179 rows × 5 columns

We have now dropped the rows with label 0, 2 and 8, among others. The first row in the data frame (the row at position 0) now has label 1, the second row (position 1) has label 2, and the fourth (position 3) has label 5. The row labels no longer correspond to the row positions.

Row labels are in the `.index` attribute#

In introduction to data frames, we found that the Pandas houses the column labels in the .columns attribute of the DataFrame.

You can get the labels for the rows with the .index attribute:

gender_data_no_na.index

Index([  1,   2,   3,   5,   6,   7,  10,  11,  12,  13,
       ...
       203, 204, 205, 208, 209, 210, 212, 213, 214, 215],
      dtype='int64', length=179)

Notice that Pandas stores the row labels in an Index-type object (value), just as it stored the column labels in an Index object (value).

Just as for the .columns object, you can get the row labels by applying list to the .index attribute:

# Make the row labels into a list.
row_labels = list(gender_data_no_na.index)
# Show the first 10 labels
row_labels[:10]

[1, 2, 3, 5, 6, 7, 10, 11, 12, 13]

Changing the row labels#

As we said above, by default, the row labels are numbers, but they need not be numbers — they could be strings.

Sometimes it is useful to change the default numeric row labels to something more memorable to indicate the nature of the row.

For example, in our case, our rows correspond to countries. We might want the row label to remind us which country the row refers to. There is a column, country_code with a unique code for the country. We can use those values to replace the default numeric labels, using the .set_index method.

Remember, a method is a function attached to a value. (Technically, it is an attribute where the value of the attribute is a function). We use .set_index by passing the column name of the column we want to use.

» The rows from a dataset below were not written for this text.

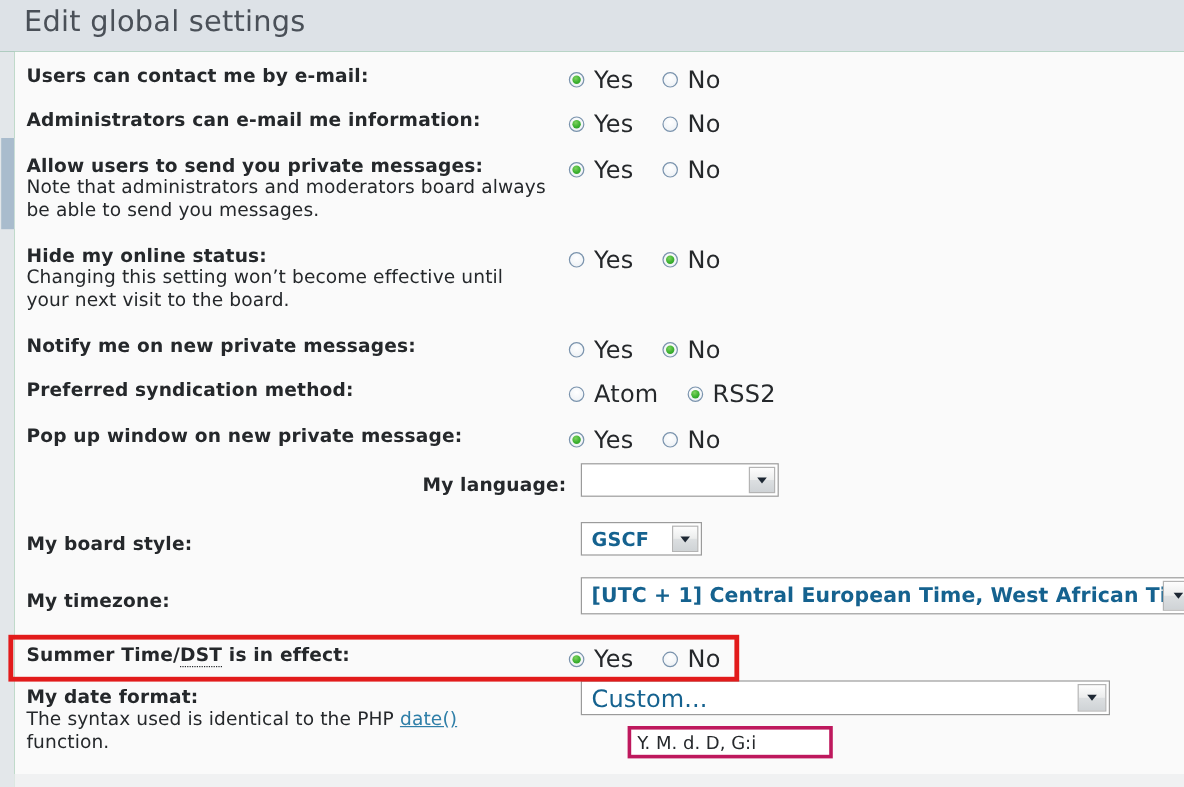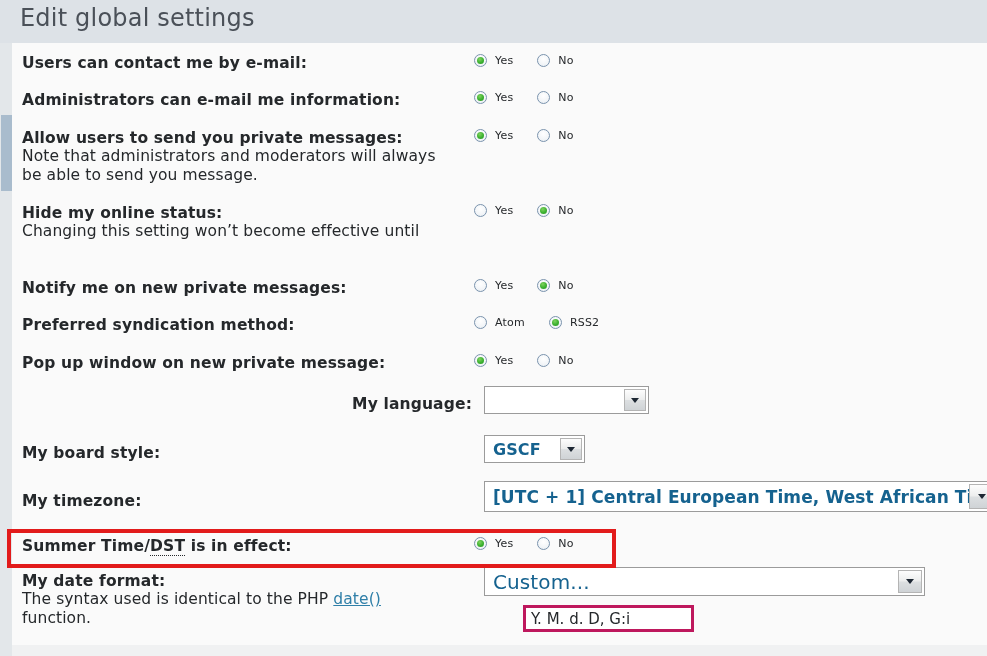--- a/index.html
+++ b/index.html
@@ -138,21 +138,21 @@
     top: 50%;
     width: 7px;
     height: 7px;
     margin-left: -3.5px;
     margin-top: -3.5px;
     border-radius: 50%;
     background: radial-gradient(circle at 40% 32%, #7fd25e 0%, #3bb130 55%, #2a9425 100%);
   }
   .radio-label {
     margin-left: 8px;
-    font-size: 11px;
+    font-size: 20px;
     color: #25282b;
     font-weight: normal;
     letter-spacing: 0.2px;
   }
 
   
   .select {
     position: relative;
     display: inline-flex;
     align-items: center;
@@ -288,22 +288,22 @@
             <span class="radio-label">No</span>
           </label>
         </div>
       </div>
     </div>
 
     <div class="row" style="top:86px;">
       <div class="label-col">
         <div class="lbl">Allow users to send you private messages:</div>
         <div class="desc">
-          <span>Note that administrators and moderators will always</span><br>
-          <span>be able to send you message.</span>
+          <span>Note that administrators and moderators board always</span><br>
+          <span>be able to send you messages.</span>
         </div>
       </div>
       <div class="ctrl-col" style="top:0px;">
         <div class="radio-group">
           <label class="radio-opt">
             <span class="radio on"></span>
             <span class="radio-label">Yes</span>
           </label>
           <label class="radio-opt">
             <span class="radio"></span>
@@ -311,20 +311,21 @@
           </label>
         </div>
       </div>
     </div>
 
     <div class="row" style="top:161px;">
       <div class="label-col">
         <div class="lbl">Hide my online status:</div>
         <div class="desc">
           <span>Changing this setting won’t become effective until</span><br>
+          <span>your next visit to the board.</span>
         </div>
       </div>
       <div class="ctrl-col" style="top:0px;">
         <div class="radio-group">
           <label class="radio-opt">
             <span class="radio"></span>
             <span class="radio-label">Yes</span>
           </label>
           <label class="radio-opt">
             <span class="radio on"></span>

labeled_gdata = gender_data_no_na.set_index('country_code')
labeled_gdata

	country_name	gdp_us_billion	mat_mort_ratio	population
country_code
AFG	Afghanistan	19.961015	444.00	32.715838
AGO	Angola	111.936542	501.25	26.937545
ALB	Albania	12.327586	29.25	2.888280
ARE	United Arab Emirates	375.027082	6.00	9.080299
ARG	Argentina	550.980968	53.75	42.976675
...	...	...	...	...
WSM	Samoa	0.799887	54.75	0.192225
YEM	Yemen, Rep.	36.819337	399.75	26.246608
ZAF	South Africa	345.209888	143.75	54.177209
ZMB	Zambia	24.280990	233.75	15.633220
ZWE	Zimbabwe	15.495514	398.00	15.420964

179 rows × 4 columns

Notice the new values to the left of the row are the corresponding country codes, instead of the numeric labels we had before. Notice too that Pandas pulled the country_code column out of the DataFrame, to avoid duplication. You can tell Pandas not to pull the column out of the DataFrame, by adding drop=False to the argument for set_index.